Para Felipe, a transformação da biomassa é a promessa de desenvolvimento para o futuro. “As pessoas simplesmente não sabem o quanto o lixo pode ser reaproveitado com inteligência. Para cada tonelada produzida de briquetes, sete árvores deixarão de ser derrubadas, além de ter um custo benefício bem melhor que utilizar madeira. Ele pode ser utilizado por qualquer indústria que utilize calor como forma de energia, tenha caldeira ou fornalha”, disse.
Mais de R$ 5 milhões de reais foram investidos para a implantação da fábrica em Alagoas. Nessa primeira etapa, cerca de 80% do bagaço utilizado por eles ainda será adquirido nas usinas de Alagoas, e a expectativa da Renove é de que 40 empregos diretos sejam gerados, com a produção de 3.000 toneladas de briquetes mensalmente.
Histórico
O cultivo de cana-de-açúcar é uma atividade tão ligada à economia alagoana que é praticamente impossível falar sobre um sem citar o outro. O açúcar foi um dos primeiros produtos explorados no estado pelos portugueses, no século XVI, tornou-se a base da economia alagoana, e durante muito tempo foi sinônimo de prestígio e desenvolvimento para Alagoas.
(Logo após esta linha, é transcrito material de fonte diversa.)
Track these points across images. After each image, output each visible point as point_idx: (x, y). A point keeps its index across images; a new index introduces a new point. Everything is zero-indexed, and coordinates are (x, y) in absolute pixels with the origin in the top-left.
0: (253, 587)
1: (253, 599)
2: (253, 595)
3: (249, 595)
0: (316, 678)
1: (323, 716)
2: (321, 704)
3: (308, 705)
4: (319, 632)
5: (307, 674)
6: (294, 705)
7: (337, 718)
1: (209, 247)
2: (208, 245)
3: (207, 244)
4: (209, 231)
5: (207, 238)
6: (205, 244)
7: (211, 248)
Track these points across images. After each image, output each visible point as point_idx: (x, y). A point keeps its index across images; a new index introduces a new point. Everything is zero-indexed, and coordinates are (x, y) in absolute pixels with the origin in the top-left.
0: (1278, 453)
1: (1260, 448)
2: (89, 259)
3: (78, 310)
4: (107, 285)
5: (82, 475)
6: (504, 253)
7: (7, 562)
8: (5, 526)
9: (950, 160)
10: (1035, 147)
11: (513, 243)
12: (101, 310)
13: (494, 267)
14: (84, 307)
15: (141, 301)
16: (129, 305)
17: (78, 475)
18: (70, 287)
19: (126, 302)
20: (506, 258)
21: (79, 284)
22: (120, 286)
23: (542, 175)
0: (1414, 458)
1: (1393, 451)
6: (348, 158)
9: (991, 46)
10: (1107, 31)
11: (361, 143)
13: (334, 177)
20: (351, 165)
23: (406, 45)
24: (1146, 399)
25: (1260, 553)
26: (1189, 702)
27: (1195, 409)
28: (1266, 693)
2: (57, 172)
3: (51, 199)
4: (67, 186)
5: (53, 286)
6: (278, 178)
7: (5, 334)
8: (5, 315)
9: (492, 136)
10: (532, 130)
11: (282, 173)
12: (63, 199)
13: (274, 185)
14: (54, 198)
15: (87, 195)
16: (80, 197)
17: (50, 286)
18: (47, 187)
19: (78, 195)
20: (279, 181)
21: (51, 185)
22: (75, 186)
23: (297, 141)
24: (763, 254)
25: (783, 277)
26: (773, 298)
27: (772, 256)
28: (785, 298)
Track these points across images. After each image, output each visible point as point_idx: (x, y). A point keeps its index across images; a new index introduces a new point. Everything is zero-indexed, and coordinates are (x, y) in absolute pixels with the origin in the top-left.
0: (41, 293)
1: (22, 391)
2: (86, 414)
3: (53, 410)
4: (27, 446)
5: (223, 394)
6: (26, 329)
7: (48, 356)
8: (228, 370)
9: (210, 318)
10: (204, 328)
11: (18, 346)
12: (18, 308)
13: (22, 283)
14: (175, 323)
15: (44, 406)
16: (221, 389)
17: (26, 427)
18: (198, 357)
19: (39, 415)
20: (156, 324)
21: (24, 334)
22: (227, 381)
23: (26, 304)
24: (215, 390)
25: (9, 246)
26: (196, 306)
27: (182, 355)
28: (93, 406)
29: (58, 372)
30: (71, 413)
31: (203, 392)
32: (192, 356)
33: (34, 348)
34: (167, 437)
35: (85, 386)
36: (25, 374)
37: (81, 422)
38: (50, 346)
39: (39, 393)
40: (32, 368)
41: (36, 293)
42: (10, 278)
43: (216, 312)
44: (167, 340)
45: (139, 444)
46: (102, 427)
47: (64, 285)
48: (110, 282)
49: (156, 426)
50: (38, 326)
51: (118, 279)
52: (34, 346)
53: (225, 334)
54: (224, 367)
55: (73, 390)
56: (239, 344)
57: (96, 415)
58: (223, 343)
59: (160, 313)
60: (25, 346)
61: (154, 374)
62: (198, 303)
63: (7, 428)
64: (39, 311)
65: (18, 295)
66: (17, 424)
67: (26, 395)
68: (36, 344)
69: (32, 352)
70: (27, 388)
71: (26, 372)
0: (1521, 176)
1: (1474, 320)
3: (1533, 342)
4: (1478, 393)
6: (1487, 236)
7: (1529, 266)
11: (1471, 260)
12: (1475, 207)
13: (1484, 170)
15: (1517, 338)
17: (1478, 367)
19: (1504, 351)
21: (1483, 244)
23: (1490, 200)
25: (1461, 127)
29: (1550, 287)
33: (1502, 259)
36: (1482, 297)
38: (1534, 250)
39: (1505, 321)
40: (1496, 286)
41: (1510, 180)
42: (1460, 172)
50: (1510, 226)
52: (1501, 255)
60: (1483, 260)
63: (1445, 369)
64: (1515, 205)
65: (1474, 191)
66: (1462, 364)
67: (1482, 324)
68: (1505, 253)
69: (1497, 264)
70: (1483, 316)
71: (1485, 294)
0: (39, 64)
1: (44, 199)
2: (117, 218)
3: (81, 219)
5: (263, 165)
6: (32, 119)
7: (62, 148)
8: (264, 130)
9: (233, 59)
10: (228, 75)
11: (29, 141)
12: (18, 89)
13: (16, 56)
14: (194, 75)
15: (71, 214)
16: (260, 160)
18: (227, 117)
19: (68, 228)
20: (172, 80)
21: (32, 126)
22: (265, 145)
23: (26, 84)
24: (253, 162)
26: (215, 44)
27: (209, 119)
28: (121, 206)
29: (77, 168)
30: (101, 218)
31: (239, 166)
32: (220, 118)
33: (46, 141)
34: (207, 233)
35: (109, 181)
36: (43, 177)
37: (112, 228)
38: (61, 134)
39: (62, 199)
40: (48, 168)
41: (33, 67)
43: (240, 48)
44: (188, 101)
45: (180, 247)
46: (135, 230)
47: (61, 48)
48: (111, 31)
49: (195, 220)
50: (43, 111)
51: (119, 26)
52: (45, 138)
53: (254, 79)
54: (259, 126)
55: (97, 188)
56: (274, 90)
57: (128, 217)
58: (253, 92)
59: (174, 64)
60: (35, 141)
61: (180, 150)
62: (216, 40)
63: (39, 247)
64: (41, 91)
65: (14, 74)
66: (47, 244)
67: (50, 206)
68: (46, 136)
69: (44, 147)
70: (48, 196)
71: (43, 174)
Nos anos 80, no quadro geral do Brasil, Alagoas chegou a ocupar o segundo lugar no ranking de produção de açúcar, ficando atrás apenas de São Paulo. Hoje, apesar de ter perdido alguns lugares nessa lista, Alagoas ainda é o primeiro produtor do nordeste, ficando à frente até de Pernambuco, outro grande produtor da região.
O setor sucroenergético ainda gera muitas oportunidades de emprego em Alagoas, segundo informações do Sindicato da Indústria do Açúcar e do Álcool no Estado de Alagoas (Sindaçúcar), atualmente, as 24 indústrias de açúcar e álcool do Estado são responsáveis pela geração de mais de 90 mil empregos diretos e até 270 mil empregos indiretos. Há 20 anos, esse número era mais elevado, duas possíveis explicações para esse decréscimo são as mecanizações dos processos nas usinas e a redução de locais para o desenvolvimento da atividade.
Mesmo assim, no início do ano, o relatório sobre a balança comercial dos estados, divulgado pelo Ministério da Indústria e Comércio (MDIC), apontou que Alagoas obteve uma expansão de 41,25% em participação no mercado externo em 2011. O documento mostra que os principais produtos exportados em Alagoas integram o setor sucroenergético, mais de 98% do valor dessas exportações correspondem à área.